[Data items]
========================
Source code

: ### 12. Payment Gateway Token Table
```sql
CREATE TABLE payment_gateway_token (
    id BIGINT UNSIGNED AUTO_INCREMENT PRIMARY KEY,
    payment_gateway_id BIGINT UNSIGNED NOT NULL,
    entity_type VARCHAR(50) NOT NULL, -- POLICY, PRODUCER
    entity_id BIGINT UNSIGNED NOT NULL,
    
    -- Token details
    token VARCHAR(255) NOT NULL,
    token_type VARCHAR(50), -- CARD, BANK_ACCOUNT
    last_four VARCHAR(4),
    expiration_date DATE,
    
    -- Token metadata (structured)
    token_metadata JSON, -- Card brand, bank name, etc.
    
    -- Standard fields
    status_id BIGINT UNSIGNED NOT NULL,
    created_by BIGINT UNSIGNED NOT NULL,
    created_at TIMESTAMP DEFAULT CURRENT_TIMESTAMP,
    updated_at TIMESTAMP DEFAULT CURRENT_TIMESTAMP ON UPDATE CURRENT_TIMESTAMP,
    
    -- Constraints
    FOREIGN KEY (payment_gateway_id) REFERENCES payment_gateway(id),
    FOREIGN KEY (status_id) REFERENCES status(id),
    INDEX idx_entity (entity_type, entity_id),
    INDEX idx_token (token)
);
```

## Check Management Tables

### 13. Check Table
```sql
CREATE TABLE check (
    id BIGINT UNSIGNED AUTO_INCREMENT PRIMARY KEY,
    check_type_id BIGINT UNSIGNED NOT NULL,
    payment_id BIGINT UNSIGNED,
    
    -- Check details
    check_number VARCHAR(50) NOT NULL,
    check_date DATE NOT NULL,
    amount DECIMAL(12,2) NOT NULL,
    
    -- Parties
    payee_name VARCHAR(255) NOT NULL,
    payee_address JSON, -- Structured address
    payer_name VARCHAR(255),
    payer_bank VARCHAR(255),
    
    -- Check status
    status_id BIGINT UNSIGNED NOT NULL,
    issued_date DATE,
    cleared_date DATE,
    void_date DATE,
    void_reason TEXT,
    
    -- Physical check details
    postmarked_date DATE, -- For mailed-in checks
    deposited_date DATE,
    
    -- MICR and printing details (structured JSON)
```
========================
◆ Work required: Could you find every line in the records above that has the string "details" and copy it?

◆ Answer to this exercise:
    -- Token details
    -- Check details
    -- Physical check details
    -- MICR and printing details (structured JSON)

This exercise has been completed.